The film, titled In Deep Shit, has been directed by Avalok Langer who, like Bhatia, lives in Delhi. The reason they chose Mumbai to make the film, says Avalok, is because the nalas in Mumbai are bigger than in Delhi. “It would have been impossible for Samdish to go inside a Delhi nala and for us to shoot it all,” he says. It was only after the first day of shoot, did they realise what had they gotten themselves into. And the feeling was far from being merely grossed out. “It took us a while to process that these workers do this every day. More than the stench, it was the statistics, the alarming death rates and the lives these guys lead that left us shaken,” says Langer. It’s still hard for us to get our heads around the fact that the stench was the least of their worries. “But it was!” Bhatia says. “The whole area stinks, the smell hits you, but eventually your nose gets used to it.”

Workers at Chembur

Workers at Chembur

Langer and Bhatia also visited one of the workers Raju (he didn’t share his last name), at his home in Govandi. “We didn’t go inside. We sat at the doorstep and chatted. Both he and his family were extremely uncomfortable with our presence — this job is not a source of pride for them,” Bhatia says. Langer adds that most of these workers who are no more than 22 years old, all school dropouts, prefer to hide their job from their close ones. “They don’t work in the nalas near their neighbourhood. One of them, Sumit, who has a girlfriend told us how she has no idea what he does for a living.” These workers make not more than '300 a day and their work involves cleaning the drain, extracting the waste out with bare hands.

Worker inside a storm drain in Dadar
Worker inside a storm drain in Dadar

Outside their jobs, most of these boys are as regular they come. “Raju and I hit it off instantly, we used to crack Govinda jokes. And Sumit showed us his tattoos — outside those nalas, we were just a bunch of guys chilling,” Bhatia says. When it was his turn to go inside the storm drain at Antop Hill, he had only one thought — he couldn’t be the “other” guy in there. “I had to prove myself to the guys in there. The less an outsider I’d seem, the more they’d open up to me,” says Bhatia.

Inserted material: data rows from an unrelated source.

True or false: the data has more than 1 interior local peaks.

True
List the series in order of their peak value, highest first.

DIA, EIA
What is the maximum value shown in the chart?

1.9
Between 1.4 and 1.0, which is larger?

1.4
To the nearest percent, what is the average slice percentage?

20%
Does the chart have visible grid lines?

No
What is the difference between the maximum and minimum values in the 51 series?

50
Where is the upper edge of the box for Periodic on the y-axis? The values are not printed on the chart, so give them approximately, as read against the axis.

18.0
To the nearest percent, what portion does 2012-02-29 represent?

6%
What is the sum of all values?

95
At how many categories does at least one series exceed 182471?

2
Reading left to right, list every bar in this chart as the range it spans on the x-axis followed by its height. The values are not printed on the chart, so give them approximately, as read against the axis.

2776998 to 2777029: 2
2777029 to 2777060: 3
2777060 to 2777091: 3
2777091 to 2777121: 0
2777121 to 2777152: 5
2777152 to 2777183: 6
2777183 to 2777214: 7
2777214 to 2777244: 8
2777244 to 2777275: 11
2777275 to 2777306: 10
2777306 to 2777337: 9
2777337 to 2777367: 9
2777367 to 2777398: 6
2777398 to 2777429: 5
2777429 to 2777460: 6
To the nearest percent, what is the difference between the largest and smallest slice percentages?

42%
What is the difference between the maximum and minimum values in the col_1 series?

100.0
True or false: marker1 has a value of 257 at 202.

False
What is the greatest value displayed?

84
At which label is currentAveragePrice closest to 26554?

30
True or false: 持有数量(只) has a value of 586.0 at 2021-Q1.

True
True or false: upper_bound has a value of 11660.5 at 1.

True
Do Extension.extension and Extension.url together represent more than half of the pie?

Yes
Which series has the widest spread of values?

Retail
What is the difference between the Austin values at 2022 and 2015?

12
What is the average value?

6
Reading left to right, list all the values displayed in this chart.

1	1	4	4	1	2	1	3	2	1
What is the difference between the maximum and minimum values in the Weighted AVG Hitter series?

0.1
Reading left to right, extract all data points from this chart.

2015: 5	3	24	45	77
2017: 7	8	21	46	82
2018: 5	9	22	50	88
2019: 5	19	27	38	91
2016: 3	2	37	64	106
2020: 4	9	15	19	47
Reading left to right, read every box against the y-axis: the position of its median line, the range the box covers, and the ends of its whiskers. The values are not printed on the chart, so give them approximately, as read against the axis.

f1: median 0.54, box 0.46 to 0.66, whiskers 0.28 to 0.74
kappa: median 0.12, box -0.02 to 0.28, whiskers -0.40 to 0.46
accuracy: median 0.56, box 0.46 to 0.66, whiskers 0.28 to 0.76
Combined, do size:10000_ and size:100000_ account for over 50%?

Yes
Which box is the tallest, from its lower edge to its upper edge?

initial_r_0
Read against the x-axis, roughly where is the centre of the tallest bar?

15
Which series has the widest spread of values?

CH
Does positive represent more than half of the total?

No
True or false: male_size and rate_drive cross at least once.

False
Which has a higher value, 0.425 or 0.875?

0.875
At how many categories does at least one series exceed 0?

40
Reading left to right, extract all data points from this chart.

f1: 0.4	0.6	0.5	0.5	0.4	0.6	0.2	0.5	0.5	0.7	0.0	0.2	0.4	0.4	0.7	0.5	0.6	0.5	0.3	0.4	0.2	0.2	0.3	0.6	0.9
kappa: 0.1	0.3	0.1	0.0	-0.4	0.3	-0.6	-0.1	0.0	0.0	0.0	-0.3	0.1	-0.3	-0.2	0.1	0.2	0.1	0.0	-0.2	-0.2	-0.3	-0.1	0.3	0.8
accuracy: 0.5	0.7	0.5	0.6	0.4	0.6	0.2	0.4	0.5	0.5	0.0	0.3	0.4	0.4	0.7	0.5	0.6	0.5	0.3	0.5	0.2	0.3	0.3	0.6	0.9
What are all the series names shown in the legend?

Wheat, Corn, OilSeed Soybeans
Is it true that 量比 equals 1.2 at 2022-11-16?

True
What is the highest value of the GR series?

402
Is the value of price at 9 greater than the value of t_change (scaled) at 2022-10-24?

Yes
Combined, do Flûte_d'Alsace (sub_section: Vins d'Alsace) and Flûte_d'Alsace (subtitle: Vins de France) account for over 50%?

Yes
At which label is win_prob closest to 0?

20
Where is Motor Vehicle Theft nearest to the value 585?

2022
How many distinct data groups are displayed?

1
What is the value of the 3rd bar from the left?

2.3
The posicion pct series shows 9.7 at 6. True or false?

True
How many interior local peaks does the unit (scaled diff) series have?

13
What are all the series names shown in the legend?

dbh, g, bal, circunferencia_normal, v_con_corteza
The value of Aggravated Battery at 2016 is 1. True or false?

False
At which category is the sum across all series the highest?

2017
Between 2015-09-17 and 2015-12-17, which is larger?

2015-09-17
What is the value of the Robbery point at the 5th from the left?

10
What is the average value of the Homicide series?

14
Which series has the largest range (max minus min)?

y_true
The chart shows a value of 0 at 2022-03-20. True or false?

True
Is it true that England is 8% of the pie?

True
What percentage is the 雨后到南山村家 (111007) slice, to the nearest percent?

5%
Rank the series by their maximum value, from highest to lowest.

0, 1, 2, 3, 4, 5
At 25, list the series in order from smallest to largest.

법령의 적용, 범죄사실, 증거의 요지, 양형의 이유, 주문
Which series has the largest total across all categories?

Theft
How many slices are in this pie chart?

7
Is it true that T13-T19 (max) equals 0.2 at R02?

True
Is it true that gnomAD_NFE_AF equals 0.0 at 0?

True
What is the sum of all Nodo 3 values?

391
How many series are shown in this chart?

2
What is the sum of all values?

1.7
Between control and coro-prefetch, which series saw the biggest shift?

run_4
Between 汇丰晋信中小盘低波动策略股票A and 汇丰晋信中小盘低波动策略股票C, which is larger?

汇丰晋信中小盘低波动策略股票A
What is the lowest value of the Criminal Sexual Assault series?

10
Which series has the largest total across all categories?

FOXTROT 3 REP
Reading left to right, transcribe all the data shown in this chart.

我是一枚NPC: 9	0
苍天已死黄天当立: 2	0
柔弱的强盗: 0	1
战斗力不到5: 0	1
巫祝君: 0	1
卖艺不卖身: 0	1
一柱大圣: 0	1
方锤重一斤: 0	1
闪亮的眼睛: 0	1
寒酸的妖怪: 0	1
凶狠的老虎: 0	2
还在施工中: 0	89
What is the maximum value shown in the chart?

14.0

We ask the most obvious question — how did he not throw up? “That’s what my parents asked me too,” he laughs. “I just didn’t. My focus was completely on the issues we wanted to highlight.” Even when he stepped out from what he recalls, was about 200 kilos of excreta, he wasn’t concerned about cleaning up. “I just couldn’t process the fact that they do this every day. Most of them are drunk on the job — they have to be. They don’t even use protective wear like gumboots or gloves or harnesses. Those need to be outsourced from the contractors and if they go missing, these guys are pulled up for it,” Bhatia says. They were shooting in Chembur and their hotel was in Juhu. “I went back to the hotel just like that, covered in shit. Our cab driver was kind enough to let me sit inside. There was no option of cleaning up. Nobody even gives these guys water to drink, let alone clean up. They walk home every day, like that, no matter how far they have to go,” he adds.

“I could never have done what Samdish did,” says Langer. “But, our grossed out feeling pales in comparison of what these guys go through. We returned to normal life at the end of the day. There is no escape for them. They are all Dalits and this is one job they are guaranteed to get.”

The crew had a few close shaves while filming. Samdish had to wear over-sized gumboots and he constantly kept slipping while inside the storm drain. One of the crewmembers fell into the nala, but luckily wasn’t gravely injured. “It was like being in a gushing river, and everything is downstream,” says Bhatia. They also couldn’t figure why these workers don’t use safety equipment. “I brought it up finally,” Avalok says. “I drew the analogy of soldiers, wearing bulletproof vests, while fighting on the borders. They responded, ‘but they are soldiers, saving the country. We are just cleaning shit’. That is the extent to which they are resigned to their fate. And that was the most disturbing realisation,” he signs off.